Change "ungefähre" to "geschätzte" in the lines from the one with "personenbezogene Daten verarbeitet" up to and including the one with "zur Verbesserung von", and write out those lines with nothing else altered.

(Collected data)
+--
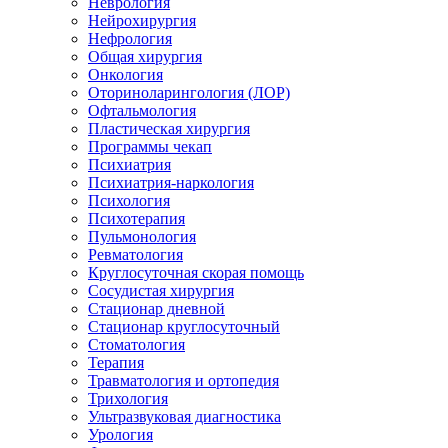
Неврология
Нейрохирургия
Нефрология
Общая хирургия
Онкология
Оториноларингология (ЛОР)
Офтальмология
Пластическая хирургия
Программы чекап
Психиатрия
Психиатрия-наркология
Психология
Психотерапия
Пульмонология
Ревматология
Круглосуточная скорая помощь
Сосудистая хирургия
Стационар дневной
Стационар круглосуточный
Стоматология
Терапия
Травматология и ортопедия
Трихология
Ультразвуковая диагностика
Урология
+--
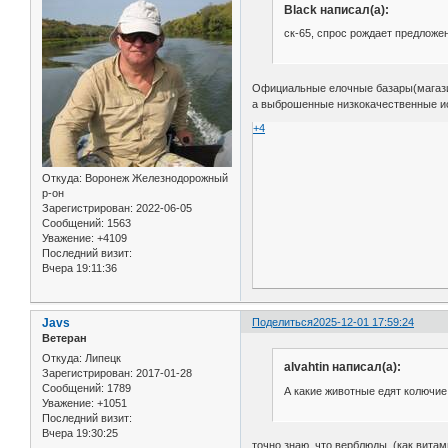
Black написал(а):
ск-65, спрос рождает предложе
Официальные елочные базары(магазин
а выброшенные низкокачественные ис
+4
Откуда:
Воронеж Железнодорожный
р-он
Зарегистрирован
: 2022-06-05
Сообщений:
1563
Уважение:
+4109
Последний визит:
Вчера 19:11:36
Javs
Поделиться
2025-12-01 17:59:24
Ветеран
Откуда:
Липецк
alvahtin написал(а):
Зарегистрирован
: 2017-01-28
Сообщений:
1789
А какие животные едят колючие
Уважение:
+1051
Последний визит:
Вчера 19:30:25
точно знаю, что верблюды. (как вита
+--
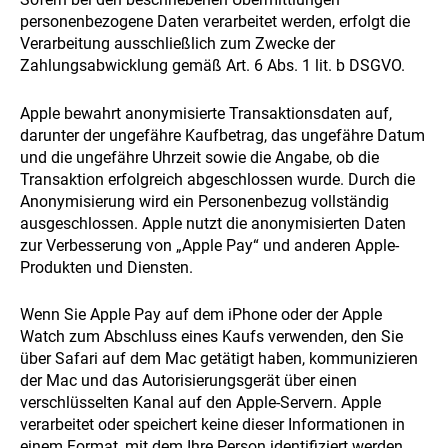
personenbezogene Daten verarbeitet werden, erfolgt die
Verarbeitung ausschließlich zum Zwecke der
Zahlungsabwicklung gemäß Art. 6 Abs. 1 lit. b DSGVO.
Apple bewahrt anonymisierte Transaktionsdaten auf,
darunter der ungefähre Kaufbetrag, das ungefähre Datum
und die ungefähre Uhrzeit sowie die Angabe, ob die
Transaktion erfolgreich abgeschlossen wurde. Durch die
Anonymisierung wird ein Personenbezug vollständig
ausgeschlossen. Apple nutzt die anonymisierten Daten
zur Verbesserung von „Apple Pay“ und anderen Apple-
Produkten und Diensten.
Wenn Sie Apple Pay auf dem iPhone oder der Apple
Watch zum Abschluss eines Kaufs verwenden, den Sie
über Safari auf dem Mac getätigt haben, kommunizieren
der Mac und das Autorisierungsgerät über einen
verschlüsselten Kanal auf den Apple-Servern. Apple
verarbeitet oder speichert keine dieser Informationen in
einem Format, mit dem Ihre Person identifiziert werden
+--
Completed exercise:
personenbezogene Daten verarbeitet werden, erfolgt die
Verarbeitung ausschließlich zum Zwecke der
Zahlungsabwicklung gemäß Art. 6 Abs. 1 lit. b DSGVO.
Apple bewahrt anonymisierte Transaktionsdaten auf,
darunter der geschätzte Kaufbetrag, das geschätzte Datum
und die geschätzte Uhrzeit sowie die Angabe, ob die
Transaktion erfolgreich abgeschlossen wurde. Durch die
Anonymisierung wird ein Personenbezug vollständig
ausgeschlossen. Apple nutzt die anonymisierten Daten
zur Verbesserung von „Apple Pay“ und anderen Apple-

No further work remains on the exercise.